The parliamentary session to appoint Ms Áñez was boycotted by lawmakers from Mr Morales’ leftist Movement for Socialism party, who said it was illegitimate.
“Before the definitive absence of the president and vice president… as the president of the Chamber of Senators, I immediately assume the presidency as foreseen in the constitutional order,” Ms Áñez said to applause from opposition lawmakers.
Bolivia’s highest constitutional court backed her assumption of power.
Writing on Twitter from Mexico, Mr Morales condemned the “sneakiest, most nefarious coup in history”.
How did we get here?
Mr Morales, a former coca farmer, was first elected in 2006, the country’s first leader from the indigenous community.
He won plaudits for fighting poverty and improving Bolivia’s economy but drew controversy by defying constitutional limits to run for a fourth term in October’s election.
Pressure had been growing on him since contested election results suggested he had won outright in the first round. The result was called into question by the Organization of American States, a regional body, which had found “clear manipulation” and called for the result to be annulled.
In response, Mr Morales agreed to hold fresh elections.
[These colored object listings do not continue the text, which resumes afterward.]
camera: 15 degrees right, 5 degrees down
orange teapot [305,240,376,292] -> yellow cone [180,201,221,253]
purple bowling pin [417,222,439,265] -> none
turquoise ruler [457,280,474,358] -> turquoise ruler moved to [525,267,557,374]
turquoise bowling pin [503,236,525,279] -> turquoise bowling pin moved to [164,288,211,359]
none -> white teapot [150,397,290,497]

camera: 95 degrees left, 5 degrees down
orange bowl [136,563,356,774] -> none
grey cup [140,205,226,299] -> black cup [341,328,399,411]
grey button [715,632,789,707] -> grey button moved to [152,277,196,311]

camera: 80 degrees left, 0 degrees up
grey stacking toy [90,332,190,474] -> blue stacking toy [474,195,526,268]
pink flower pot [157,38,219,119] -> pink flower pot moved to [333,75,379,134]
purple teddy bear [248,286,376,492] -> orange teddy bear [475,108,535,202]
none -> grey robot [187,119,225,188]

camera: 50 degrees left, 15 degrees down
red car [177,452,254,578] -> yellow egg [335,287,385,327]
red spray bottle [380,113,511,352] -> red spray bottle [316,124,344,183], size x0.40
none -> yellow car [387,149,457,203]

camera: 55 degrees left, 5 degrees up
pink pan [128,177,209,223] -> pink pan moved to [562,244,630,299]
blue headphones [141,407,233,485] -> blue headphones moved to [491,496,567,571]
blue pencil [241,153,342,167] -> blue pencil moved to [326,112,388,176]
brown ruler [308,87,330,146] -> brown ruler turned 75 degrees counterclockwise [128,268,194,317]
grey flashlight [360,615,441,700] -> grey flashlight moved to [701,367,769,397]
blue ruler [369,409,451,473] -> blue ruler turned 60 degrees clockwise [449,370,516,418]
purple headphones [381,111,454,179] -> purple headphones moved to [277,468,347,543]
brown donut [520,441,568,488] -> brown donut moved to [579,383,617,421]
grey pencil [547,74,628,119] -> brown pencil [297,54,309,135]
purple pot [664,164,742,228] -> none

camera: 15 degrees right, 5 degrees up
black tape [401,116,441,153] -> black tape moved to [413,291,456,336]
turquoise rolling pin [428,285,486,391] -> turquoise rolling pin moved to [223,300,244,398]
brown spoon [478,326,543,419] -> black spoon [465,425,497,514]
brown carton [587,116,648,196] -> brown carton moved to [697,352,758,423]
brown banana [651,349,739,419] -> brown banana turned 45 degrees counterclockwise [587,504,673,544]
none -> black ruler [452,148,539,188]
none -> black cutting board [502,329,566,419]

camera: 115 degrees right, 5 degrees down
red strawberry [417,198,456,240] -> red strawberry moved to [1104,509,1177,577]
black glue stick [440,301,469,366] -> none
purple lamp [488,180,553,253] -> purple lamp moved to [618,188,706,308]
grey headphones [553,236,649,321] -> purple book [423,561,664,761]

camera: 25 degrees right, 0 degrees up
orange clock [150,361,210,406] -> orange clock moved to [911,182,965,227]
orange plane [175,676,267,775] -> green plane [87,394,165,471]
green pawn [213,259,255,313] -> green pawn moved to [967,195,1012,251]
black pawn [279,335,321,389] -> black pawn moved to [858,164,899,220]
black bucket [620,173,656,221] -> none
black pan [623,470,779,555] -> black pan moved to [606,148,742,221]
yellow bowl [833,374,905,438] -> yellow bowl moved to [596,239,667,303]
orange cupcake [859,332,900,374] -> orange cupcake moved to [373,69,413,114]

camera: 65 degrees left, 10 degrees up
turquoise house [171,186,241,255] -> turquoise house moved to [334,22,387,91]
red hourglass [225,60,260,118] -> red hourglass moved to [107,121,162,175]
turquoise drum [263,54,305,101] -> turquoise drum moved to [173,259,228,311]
But his main rival, Carlos Mesa – who came second in the vote – said Mr Morales should not stand in any new vote.
The chief of the armed forces, Gen Williams Kaliman, then urged Mr Morales to step down in the interests of peace and stability.
Announcing his resignation, Mr Morales said he had taken the decision in order to stop fellow socialist leaders from being “harassed, persecuted and threatened”.
He fled to Mexico as unrest erupted on the streets of the Bolivian administrative capital, La Paz, with angry supporters of the socialist leader clashing with security forces.
After arriving in Mexico City on Tuesday, he thanked Mexican President Andres Manuel Lopez Obrador, whom he credited with saving his life.
“While I have life I’ll stay in politics, the fight continues. All the people of the world have the right to free themselves from discrimination and humiliation,” he said.